I honestly can’t recall the magazine, and the article was not detailed, but the point was, it didn’t so much “create” an “antigravity” field, instead it was supposed to “block” the Earth’s gravity.
Like a mask making a shadow in a spotlight, anything in that “gravity shadow” was not affected by gravity- well, I assume Earth’s gravity anyway. In other words, as the article put it, anything placed in the “shadow”, an area that got bigger and bigger as one goes higher, and no matter the weight, would simply hang there, as it does in space.
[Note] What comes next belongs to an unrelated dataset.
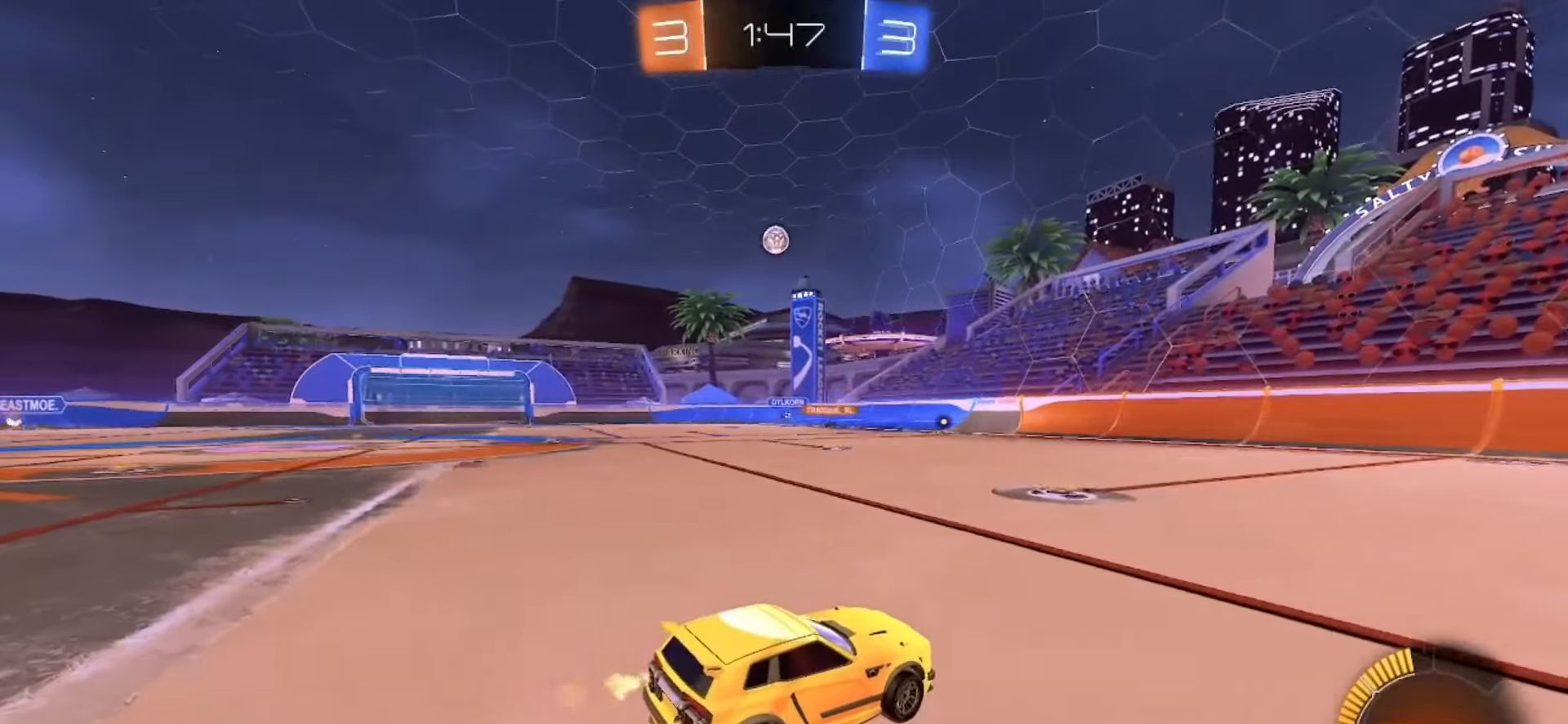
{"buttons": ["SQUARE", "R2"], "left_stick": "left", "right_stick": "center", "events": [[117, "left_stick", "left"], [317, "SQUARE", "down"]]}
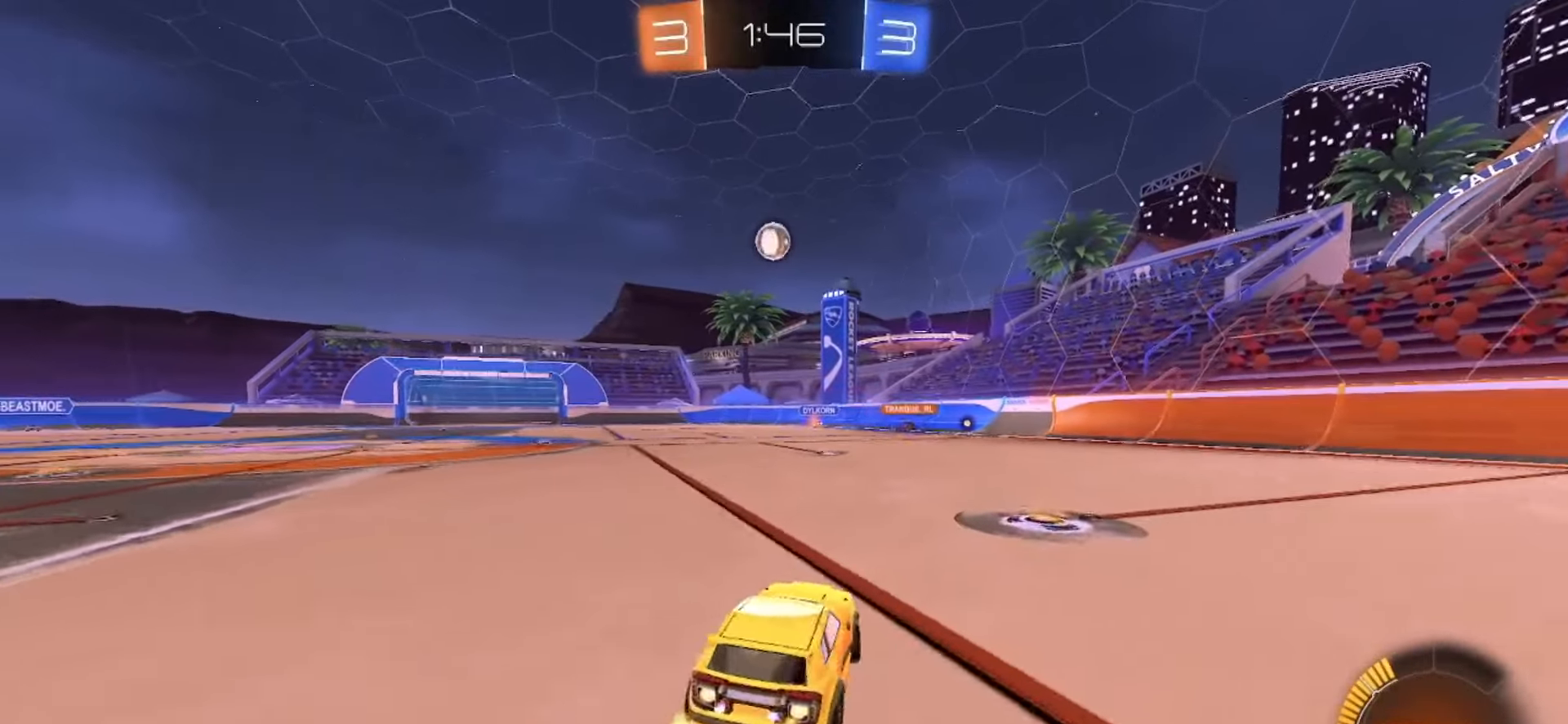
{"buttons": [], "left_stick": "center", "right_stick": "center", "events": [[100, "left_stick", "center"], [267, "SQUARE", "up"], [267, "left_stick", "left"], [333, "R2", "up"], [383, "left_stick", "center"]]}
Now, the article said they’re years away from the breakthrough, but they were confident it could be done. I don’t know about power requirements, but I got the impression it was not something that required a whole Three Mile Island to power it, and in any case, once powered, the mass it could render weightless was nearly infinite- It wasn’t having to “lift” anything, it was merely blocking that which gave it weight.
I thought the article was very interesting, but it didn’t give many details.
However, if it works, that would still render a huge benefit to spacetravel. Heck, render an entire Shuttle launchpad area shadowed from gravity, and you could use a big spring and two roman candles to launch the whole shuttle into space, at which point you could THEN light the boosters to inject the entire craft into a trans-lunar or trans-martian orbit.
I mean, wasn’t something like three-quarters of the Apollo Saturn 5’s fuel used simply to get everything out of Earth’s gravity well? As another poster mentioned a little while back, if one could have the whole S5, complete, in orbit, it has enough fuel to make for a VERY fast trans-lunar trip.